While the thickness and the spot pattern is determined by design pressure, the channel height and the space between the thermo plates in a heat exchanger is determined by flow and allowed pressure drop.
Thermo plates are used for heat recovery in many industries such as food processing, chemical industry, and wood and paper processing, for example, and can be further used for making condensers, exhaust gas coolers, oil coolers, and heat/cooling shells for tanks. Some of the most obvious advantages are that they are very easy to clean, have a high sanitary standard, are thermally efficient having a large surface-to-volume ratio, and have a low pressure drop.
“Some of ATHCO’s largest plate have a length of six-to-seven meters and are one and half meters wide,” Mr. van Well tells us “so in some cases we produce plates of more than 20 square meters. And in the near future we will be able to make even significant larger plates when our new spot welding machine has come into operation.” They are always tailor-made. Moreover, the types of heat exchangers that we produce are manifold. For example, we have the ProcessTherm, which is used for heat recovery heat from dust loaded air (fx from a spray dryer). We also produce a flue gas condenser for recovering heat from biomass power and waste incarnation plants; a top condenser for handling the condensation of organic vapours in distillation columns; the Therm-X, a self-cleaning heat exchanger for heavily contaminated water; the TP-HEX, which is a compact pressurized heat exchanger; and the ThermFlex, a large pressurized heat exchanger for the (petro) chemical industry, fx. as a feed and effluent exchanger.
Work enjoyment
When it comes to work enjoyment, Willy is keen to point out that he is not involved with standard products. Sitting behind a desk and managing standard heat exchanger projects by just typing numbers into a computer program and building what is calculated would not provide him with the challenges he needs. “To come up with complete best solutions for clients you really have to be knowledgeable about what you are doing, ask the right questions, and be able to evaluate and understand the answers you get from them. I am quite often involved with a client from the first stage of a query, through order finalization, to delivery, build-up, and even testing. A challenge that I continually face is introducing companies to thermo plate technology. Even though it has been around for about fifty years, it is not all that well known as it is only used in a handful of applications. Obviously, however, it is not a crusade. The technology we provide has to fit the application and we will only provide thermo plate technology to a customer if it is the most appropriate and best solution for his/her heat transfer challenges,” says Mr. van Well.
FROM ACO TO ATHCO
Before becoming ATHCO Engineering, ACO Engineering Denmark and THP Engineering (Germany/China) worked closely together for several years introducing thermo plate exchangers to the Chinese market. The companies joined forces in 2016 under the name ATHCO Engineering and this European–Asian cooperation has focused on the development and sales of large-scale heat exchangers (up to 2500 m2) and reactor technology based on thermos plate technology for the chemical and petrochemical industry. In China, they are used in a lot of plants where glycol is made based on the gasification of coal.

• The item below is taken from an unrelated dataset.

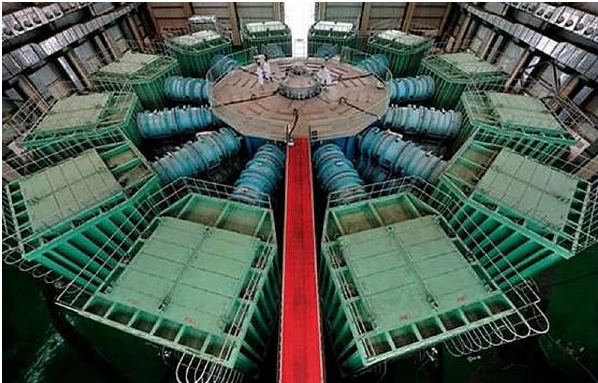
FIG. 1. Layout of the PTS facility. Twelve oil tanks (the outer most in light green) contain twenty-four Marx generators. The coaxial sections (middle in light blue) include twenty-four sets of intermediate storage, laser triggered gas switches and pulse forming lines. They are in two layers, twelve modules in each layer. In the center is the water tank and vacuum chamber. The red strip between the tanks is an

ATHCO Engineering sees a great potential in the supply of the large heat exchangers based on pillow plate technology. The company is therefore making significant investments to increase and improve its capacity. It has recently a.o. invested in heavy duty cranes in the workshop and it is a the moment building a new spot-welding machine. As part of this strategy, Niels Bak with 30 years of experience within international sales of heat exchangers has joined ATHCO Engineering as Sales Director per 1 September 2019.